Page 13 is headed Legal Opinion, and Colin Boyd, a former Solicitor General for Scotland (1997-2000)  and former Lord Advocate (2000-2006) gets more than three quarters of the column inches. He is now a Labour Life Peer in the House of Lords. Nae politics there, then …

Colin Boyd is very high-minded in his opening statements, as befits an eminent lawyer who has held two of the highest legal offices in Scotland and is now a peer of the realm, the realm being the United Kingdom.

It’s about “the independence of the judiciary and the rule of law”. Aye, so it is …

But it is more than that. It is a debate about our values and the protection of fundamental rights and freedoms.

So it is. It’s about my values as a Scot, and my fundamental rights and freedoms as a Scot, under the law of Scotland, under the Act of Union, and under the Declaration of Arbroath. So far so good, Lord Boyd of Duncansby – ye’ll get nae argument frae me there, so long as whoever you mean by “our” doesn’t refer to some concept of Britishness, or British identity, a concept I don’t subscribe to.

Lord Boyd goes on to say that “Judges are not above criticism and in a free society, the idea that they can be immune from criticism is clearly wrong.”

Wait for the but, as my old boss used to say in negotiations when someone on the other side said something I agreed with – wait for the disjunctive coordinating conjunction.

And the but arrives, right on cue …

But a free society is one underpinned and guaranteed by the rule of law and the independent judiciary. Judges must be able to take decisions free from outside influence.

Well, I agree with that too, as a democrat must. But I have a but too, Lord Boyd. Without wishing to fall into the post hoc, ergo propter hoc fallacy, I ask the following question – why was the UK Supreme Court set up in the first place and who exactly who made the decision to set it up in 2009?

The simple answer to that, which tells us little about the political processes behind the scenes is that The Supreme Court was established by Part 3 of the Constitutional Reform Act 2005 and started work on 1 October 2009.


The Supreme Court is the final court of appeal in the UK for civil cases. It hears appeals in criminal cases from England, Wales and Northern Ireland. It hears cases of the greatest public or constitutional importance affecting the whole population.
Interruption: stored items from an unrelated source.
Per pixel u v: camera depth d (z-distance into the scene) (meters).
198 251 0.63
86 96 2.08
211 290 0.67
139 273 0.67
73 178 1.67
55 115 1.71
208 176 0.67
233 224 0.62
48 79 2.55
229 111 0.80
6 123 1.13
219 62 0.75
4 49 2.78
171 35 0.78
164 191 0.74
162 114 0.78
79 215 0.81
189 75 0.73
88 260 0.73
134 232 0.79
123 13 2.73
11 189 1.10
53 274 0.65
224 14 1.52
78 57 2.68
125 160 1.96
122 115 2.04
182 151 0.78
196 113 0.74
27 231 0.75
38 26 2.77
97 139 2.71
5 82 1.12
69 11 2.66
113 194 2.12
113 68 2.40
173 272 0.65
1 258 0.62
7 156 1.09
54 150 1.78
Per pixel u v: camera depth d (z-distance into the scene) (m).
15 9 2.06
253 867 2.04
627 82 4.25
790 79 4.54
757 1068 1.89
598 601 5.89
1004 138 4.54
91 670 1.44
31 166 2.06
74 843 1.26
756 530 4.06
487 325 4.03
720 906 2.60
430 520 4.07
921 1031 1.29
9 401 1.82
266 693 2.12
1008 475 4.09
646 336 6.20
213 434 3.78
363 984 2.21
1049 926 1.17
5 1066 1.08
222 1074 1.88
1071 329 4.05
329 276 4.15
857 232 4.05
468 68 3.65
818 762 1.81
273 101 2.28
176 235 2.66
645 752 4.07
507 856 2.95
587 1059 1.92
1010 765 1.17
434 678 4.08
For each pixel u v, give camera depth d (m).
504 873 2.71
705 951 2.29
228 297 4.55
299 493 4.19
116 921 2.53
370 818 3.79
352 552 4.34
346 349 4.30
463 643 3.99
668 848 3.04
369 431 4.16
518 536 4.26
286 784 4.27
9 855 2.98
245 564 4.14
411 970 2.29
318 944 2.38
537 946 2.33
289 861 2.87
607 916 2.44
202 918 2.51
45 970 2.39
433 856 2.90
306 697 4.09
The Court was not set up to be the final court of appeal for criminal cases in Scotland, but it has now used the Human Rights Act to question key judgements of the Scottish High Court, to open cell doors, and to lay the Scottish Government open to huge financial liabilities. And its express right to be the final court of appeal for civil cases in the UK, including Scotland, now looks likely to be significant too, in the light of today’s asbestos report.

There is no UK law, but this sure as hell is beginning to look like it …

But it’s that bit highlighted in red that worries me - It hears cases of the greatest public or constitutional importance affecting the whole population.

What is the referendum on Scottish independence but a question of the greatest public and constitutional importance? And what is the definition of ‘the whole population’ going to be? I define it as the electorate of Scotland, and their absolute right to bring to an end the Union, but ‘the whole population’ in the minds of the Colonial Office – sorry, the Scottish Office, and in the minds of the Colonial Governor – sorry, Secretary of state for Scotland, Michael Moore and his assistant, David Mundel seems to be the population and the electorate of the UK.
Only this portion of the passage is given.